Earlier in the day, the Joint Ministerial Monitoring Committee (JMMC), a smaller group of ministers that monitors oil production and for the larger OPEC+ group recommended that the group cut 500,000 barrels per day cut for the first quarter of 2020. Tensions were high, as OPEC ministers discussed how to distribute these cuts between producer nations, especially because some OPEC producers have reduced their cut production while others continue to cheat and over-produce their quotas. Saudi Arabia is reported to have threatened a 400,000 barrel per day production surge if certain countries don’t stop cheating on their quotas. At one point, the Angolan oil minister, whose country has complied with its production cuts, left the meeting and apparently said he wanted to quit OPEC, though he later returned.
The larger OPEC+ group meets on Friday and is expected to is expected to reach an agreement. OPEC plans shoulder 2/3 of the 500,000 barrel per day production cut and OPEC’s partners, which include Russia, are expected to shoulder 1/3 of the cut.
Saudi Oil Minister, Prince Abdulaziz bin Salman, arrives at the OPEC+ meeting on December 6, … [+] 2019
Ellen R. Wald
The problem for markets is that these production cuts will be primarily cosmetic and are unlikely to result in a significant reduction in supply. This is because OPEC’s collective production is already below its current targets.
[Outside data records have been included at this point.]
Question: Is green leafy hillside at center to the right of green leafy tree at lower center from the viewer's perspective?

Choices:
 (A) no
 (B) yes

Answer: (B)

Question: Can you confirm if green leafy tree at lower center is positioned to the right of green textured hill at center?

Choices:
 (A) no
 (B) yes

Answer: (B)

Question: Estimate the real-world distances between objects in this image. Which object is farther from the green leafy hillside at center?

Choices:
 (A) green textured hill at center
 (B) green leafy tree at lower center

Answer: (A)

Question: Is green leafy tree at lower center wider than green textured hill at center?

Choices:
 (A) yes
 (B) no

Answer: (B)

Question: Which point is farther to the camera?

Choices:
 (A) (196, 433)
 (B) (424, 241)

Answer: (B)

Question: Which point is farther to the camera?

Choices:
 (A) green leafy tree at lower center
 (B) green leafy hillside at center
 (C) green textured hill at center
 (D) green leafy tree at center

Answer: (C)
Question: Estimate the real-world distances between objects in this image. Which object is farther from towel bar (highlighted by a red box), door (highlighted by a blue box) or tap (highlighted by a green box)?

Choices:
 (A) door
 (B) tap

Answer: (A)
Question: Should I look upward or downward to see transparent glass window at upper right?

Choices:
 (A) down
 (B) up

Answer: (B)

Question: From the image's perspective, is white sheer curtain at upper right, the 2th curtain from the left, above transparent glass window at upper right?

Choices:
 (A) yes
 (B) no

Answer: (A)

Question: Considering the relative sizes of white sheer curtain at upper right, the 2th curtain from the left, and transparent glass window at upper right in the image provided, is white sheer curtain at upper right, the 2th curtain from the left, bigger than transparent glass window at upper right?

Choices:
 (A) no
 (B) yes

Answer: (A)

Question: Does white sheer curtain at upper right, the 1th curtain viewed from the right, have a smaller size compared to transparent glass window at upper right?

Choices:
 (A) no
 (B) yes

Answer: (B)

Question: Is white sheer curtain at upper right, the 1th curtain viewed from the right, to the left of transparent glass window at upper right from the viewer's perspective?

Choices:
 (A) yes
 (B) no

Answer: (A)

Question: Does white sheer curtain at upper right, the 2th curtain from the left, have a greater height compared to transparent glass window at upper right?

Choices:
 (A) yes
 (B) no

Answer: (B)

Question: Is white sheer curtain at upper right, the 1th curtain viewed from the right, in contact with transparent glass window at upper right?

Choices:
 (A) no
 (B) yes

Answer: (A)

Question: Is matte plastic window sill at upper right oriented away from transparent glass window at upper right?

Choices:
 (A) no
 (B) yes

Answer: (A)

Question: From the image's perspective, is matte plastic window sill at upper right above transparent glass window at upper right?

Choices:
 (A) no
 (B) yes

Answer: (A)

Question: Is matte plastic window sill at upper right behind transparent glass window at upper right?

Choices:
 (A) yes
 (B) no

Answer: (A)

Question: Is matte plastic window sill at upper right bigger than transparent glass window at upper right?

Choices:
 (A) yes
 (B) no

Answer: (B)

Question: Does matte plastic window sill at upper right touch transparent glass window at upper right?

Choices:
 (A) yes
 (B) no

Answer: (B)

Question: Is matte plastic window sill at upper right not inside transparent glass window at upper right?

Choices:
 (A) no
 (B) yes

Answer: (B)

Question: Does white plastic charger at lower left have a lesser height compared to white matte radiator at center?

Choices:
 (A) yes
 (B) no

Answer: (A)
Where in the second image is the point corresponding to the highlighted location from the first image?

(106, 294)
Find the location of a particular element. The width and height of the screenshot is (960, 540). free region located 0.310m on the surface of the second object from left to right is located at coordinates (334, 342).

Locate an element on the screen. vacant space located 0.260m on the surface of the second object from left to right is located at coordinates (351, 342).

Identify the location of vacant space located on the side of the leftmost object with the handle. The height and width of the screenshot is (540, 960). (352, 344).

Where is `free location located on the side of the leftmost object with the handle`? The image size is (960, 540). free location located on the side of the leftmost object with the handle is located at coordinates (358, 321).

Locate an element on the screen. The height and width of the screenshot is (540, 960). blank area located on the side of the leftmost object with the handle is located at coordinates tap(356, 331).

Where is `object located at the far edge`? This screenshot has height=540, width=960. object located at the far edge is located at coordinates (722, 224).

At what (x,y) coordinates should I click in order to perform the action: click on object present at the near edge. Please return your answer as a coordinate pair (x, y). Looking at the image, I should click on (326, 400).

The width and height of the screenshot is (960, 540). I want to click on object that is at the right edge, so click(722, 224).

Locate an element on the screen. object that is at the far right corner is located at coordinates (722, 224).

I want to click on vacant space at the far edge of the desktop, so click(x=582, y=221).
Reducing the targets by an additional, collective 500,000 bpd will just reflect the current situation rather than alter the fundamentals. On the OPEC+ side, Russia has apparently secured the group’s approval to exclude its condensate production from its official accounting. Condensates are liquid hydrocarbons that are the byproduct of natural gas production. They are sometimes mixed with crude oil and/or exported as such. OPEC members generally report condensates separately from crude oil as it suits their purposes.
Meanwhile, oil production in the United States reached 12.9 million barrels per day earlier this week, and trade tensions between China and the U.S. rule market sentiment. Oil prices are more likely to react to positive or negative comments by the Trump administration regarding ongoing trade negotiations with China than to OPEC’s attempts to manage the supply of oil. Thus, while oil prices may experience a bump if or when OPEC and Russia announce an agreement on oil production, the market impact over the next several months will likely be muted.